Les chefs d’Etat égyptien, Abdel Fattah Al-Sissi, et rwandais, Paul Kagame, entourent le président de la Commission de l’Union africaine, Moussa Faki Mahamat, lors du 32e sommet de l’organisation panafricaine à Addis-Abeba (Ethiopie), le 10 février 2019. Photo : REUTERS

Alger, Algérie (ADV) – Le 32 ème sommet de l’Union Africaine UA a pris fin lundi 11 février, dans la capitale éthiopienne Addis Ababa. Consacré aux thématiques des réfugiés, des déplacés forcés, déplacés internes et des rapatriés, ce sommet a traduit une volonté de prise en main -et pour la première fois- du dossier libyen par cette organisation continentale.
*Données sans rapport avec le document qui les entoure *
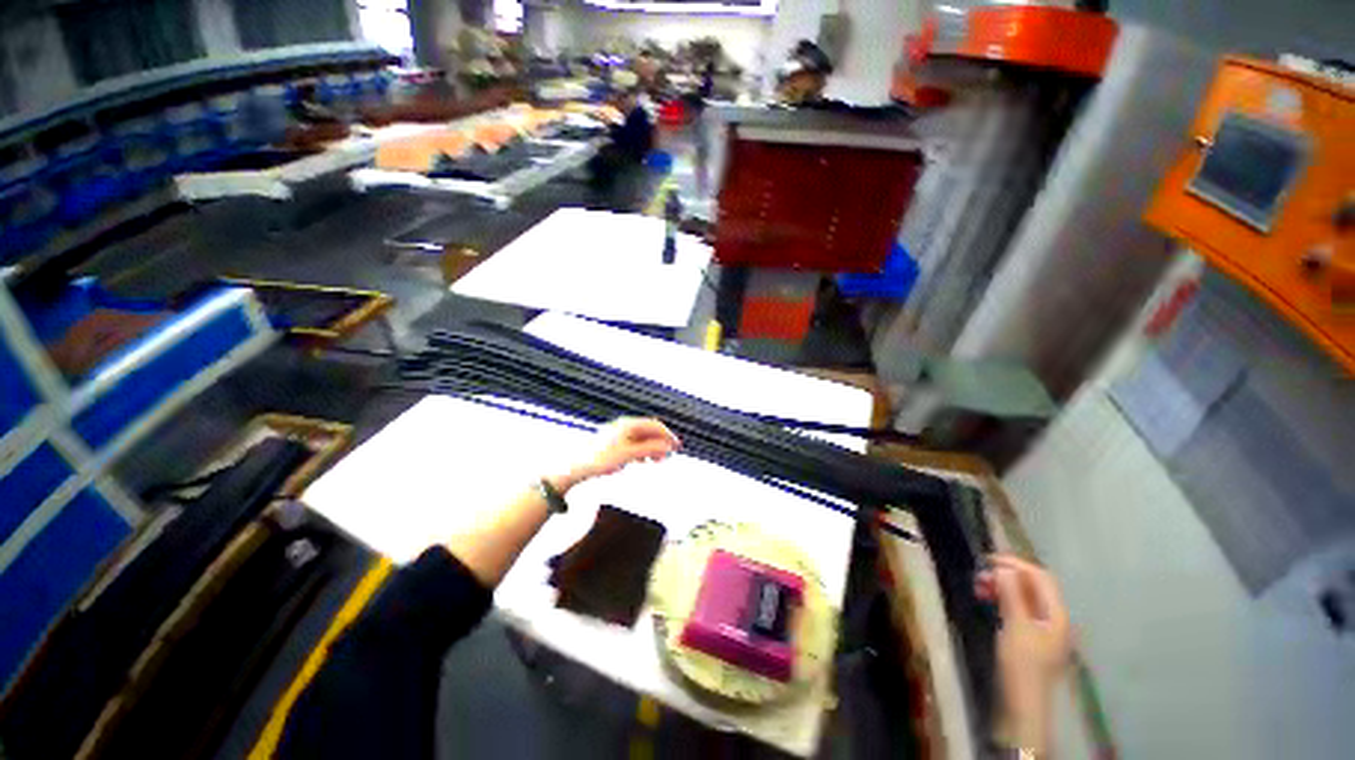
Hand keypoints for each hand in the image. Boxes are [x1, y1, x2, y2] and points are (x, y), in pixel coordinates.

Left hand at [550, 418, 679, 492]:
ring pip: (642, 438)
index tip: (677, 447)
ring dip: (652, 447)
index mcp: (628, 425)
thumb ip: (649, 449)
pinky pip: (633, 443)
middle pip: (649, 431)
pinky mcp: (613, 442)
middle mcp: (624, 426)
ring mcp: (618, 434)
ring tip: (657, 461)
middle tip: (668, 456)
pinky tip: (642, 460)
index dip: (668, 435)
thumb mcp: (628, 455)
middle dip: (661, 442)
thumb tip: (667, 446)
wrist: (573, 466)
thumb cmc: (600, 459)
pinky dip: (642, 450)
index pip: (655, 426)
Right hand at [975, 554, 1072, 753]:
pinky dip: (1004, 600)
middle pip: (1034, 586)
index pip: (1041, 578)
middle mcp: (1055, 618)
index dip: (1016, 564)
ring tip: (979, 587)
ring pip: (1025, 597)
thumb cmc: (1022, 664)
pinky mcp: (1032, 637)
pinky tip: (988, 601)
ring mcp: (1045, 629)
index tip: (987, 560)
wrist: (1022, 703)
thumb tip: (1003, 568)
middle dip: (1007, 576)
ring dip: (1003, 587)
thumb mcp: (1015, 626)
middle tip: (979, 575)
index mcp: (1058, 615)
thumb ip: (1012, 595)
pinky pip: (1020, 608)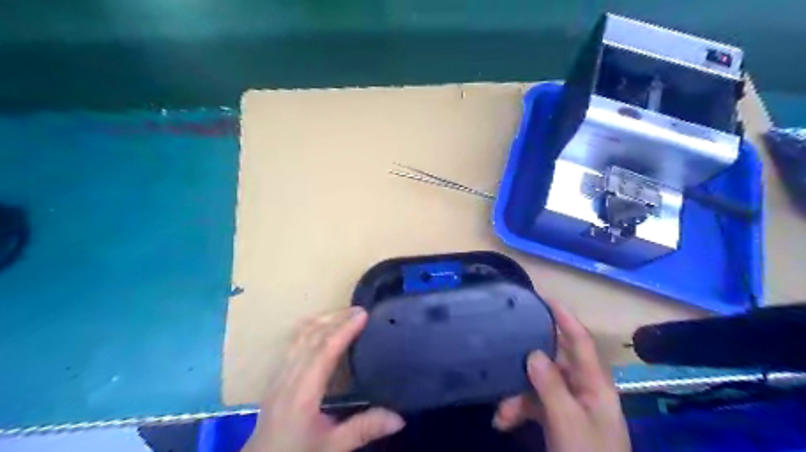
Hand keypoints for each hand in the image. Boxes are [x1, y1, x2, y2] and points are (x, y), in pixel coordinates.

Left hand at [246, 307, 405, 451]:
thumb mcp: (332, 448)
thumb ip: (364, 429)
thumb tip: (399, 417)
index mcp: (302, 393)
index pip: (324, 351)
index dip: (344, 330)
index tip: (363, 314)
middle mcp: (287, 377)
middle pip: (310, 336)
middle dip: (335, 318)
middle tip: (360, 310)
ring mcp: (278, 375)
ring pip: (298, 336)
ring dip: (321, 320)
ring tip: (343, 313)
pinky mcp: (275, 377)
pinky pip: (292, 342)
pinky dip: (309, 328)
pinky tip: (320, 327)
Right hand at [491, 300, 627, 451]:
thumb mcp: (568, 423)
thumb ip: (551, 386)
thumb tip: (532, 352)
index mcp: (595, 386)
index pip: (581, 342)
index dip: (565, 318)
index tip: (543, 298)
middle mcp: (582, 390)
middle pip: (552, 362)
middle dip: (526, 363)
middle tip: (502, 355)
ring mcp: (568, 406)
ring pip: (537, 385)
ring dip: (516, 395)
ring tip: (500, 413)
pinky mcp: (556, 421)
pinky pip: (533, 405)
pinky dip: (517, 410)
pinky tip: (502, 421)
En effet, L’assemblée de l’UA a demandé au président de la Commission de l’UA, Moussa Faki, de convoquer une conférence internationale pour la réconciliation en Libye. Une conférence qui devrait se dérouler au siège de l’Union Africaine, et sous les auspices de l’organisation des Nations Unies. L’organisation panafricaine appelle également à l’organisation des élections présidentielles et législatives en octobre de cette même année.

Il conviendrait de préciser que lors de la cérémonie inaugurale de ce sommet, le secrétaire générale de la Ligue Arabe Ahmed Abou al Gheit a appelé à son tour et, au nom de la ligue arabe, à une conférence internationale pour la pacification de la Libye.

Violence sans précédent dans le Sahel

Outre le dossier libyen, l’UA a exprimé son inquiétude quant à la progression des activités terroristes dans la région du Sahel. Le Commissaire à la Paix et à la Sécurité de l’Union Smail Chergui a alerté de la propagation rapide des activités terroristes, notamment dans la partie sud du sahel ( Burkina Faso et Nigeria), qui sont mêlées dans la plupart des cas à des actes de violences intercommunautaires ou des attaques sur des berges, des agriculteurs, des institutions des Etats, etc.

Le Burkina Faso est confronté «presque quotidiennement à des attaques criminelles et terroristes». «Les mouvements terroristes se multiplient, s’acharnent sur les populations civiles et les institutions de ces pays», a-t- il indiqué.

La combinaison des attaques avec des conflits interethniques ainsi que des conflits entre communautés pastorales et agricoles «entraîne un niveau sans précédent de violence». «Le Sahel connaît une situation sans précédent en matière de défi sécuritaire», a-t- il expliqué à l’AFP.